Member of the Chamber of Deputies
- In office 15 May 1930 – 6 June 1932
- Constituency: 4th Departamental Grouping

Personal details
- Born: 13 July 1887 Petorca, Chile
- Died: 11 September 1941 (aged 54) Santiago, Chile
- Party: Liberal Party
- Alma mater: University of Chile
- Profession: Lawyer

= Enrique Echavarría =

Chilean politician (1887–1941)

Enrique Echavarría Barriga (13 July 1887 – 11 September 1941) was a Chilean politician and landowner.

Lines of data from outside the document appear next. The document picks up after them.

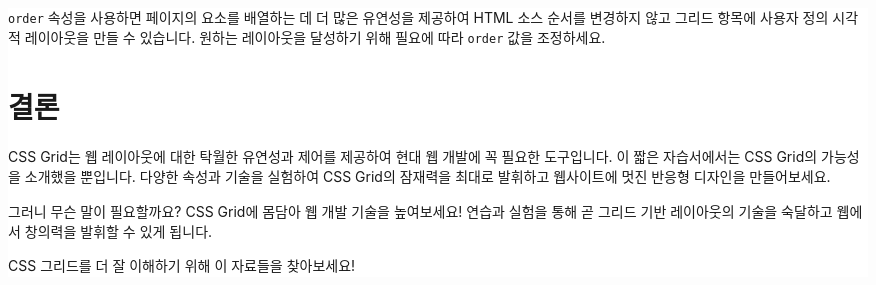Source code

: <div class="content-ad"></div>

`order` 속성을 사용하면 페이지의 요소를 배열하는 데 더 많은 유연성을 제공하여 HTML 소스 순서를 변경하지 않고 그리드 항목에 사용자 정의 시각적 레이아웃을 만들 수 있습니다. 원하는 레이아웃을 달성하기 위해 필요에 따라 `order` 값을 조정하세요.

# 결론

CSS Grid는 웹 레이아웃에 대한 탁월한 유연성과 제어를 제공하여 현대 웹 개발에 꼭 필요한 도구입니다. 이 짧은 자습서에서는 CSS Grid의 가능성을 소개했을 뿐입니다. 다양한 속성과 기술을 실험하여 CSS Grid의 잠재력을 최대로 발휘하고 웹사이트에 멋진 반응형 디자인을 만들어보세요.

그러니 무슨 말이 필요할까요? CSS Grid에 몸담아 웹 개발 기술을 높여보세요! 연습과 실험을 통해 곧 그리드 기반 레이아웃의 기술을 숙달하고 웹에서 창의력을 발휘할 수 있게 됩니다.

<div class="content-ad"></div>

CSS 그리드를 더 잘 이해하기 위해 이 자료들을 찾아보세요!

A member of the Liberal Party, he served as a deputy for the Fourth Departamental Grouping (La Serena, Coquimbo, Elqui, Ovalle, Combarbalá and Illapel) during the 1930–1934 legislative period.

==Biography==
Echavarría was born in Petorca at the estate El Sobrante on 13 July 1887, the son of Vicente Echavarría Echavarría and Margarita Barriga. He married Ester Maturana Concha, and the couple had four children.

He studied at the Colegio de los Sagrados Corazones and later at the Law School of the University of Chile. Echavarría worked as an agriculturist and was the owner of the estate Chillepín in Salamanca.

==Political career==
Echavarría was a member of the Liberal Party. He was elected deputy for the Fourth Departamental Grouping (La Serena, Coquimbo, Elqui, Ovalle, Combarbalá and Illapel) for the 1930–1934 legislative period.

During his parliamentary tenure he served on the Permanent Commissions on Hygiene and Public Assistance and on Labour and Social Welfare.

The 1932 Chilean coup d'état led to the dissolution of the National Congress on 6 June of that year.

He died in Santiago on 11 September 1941.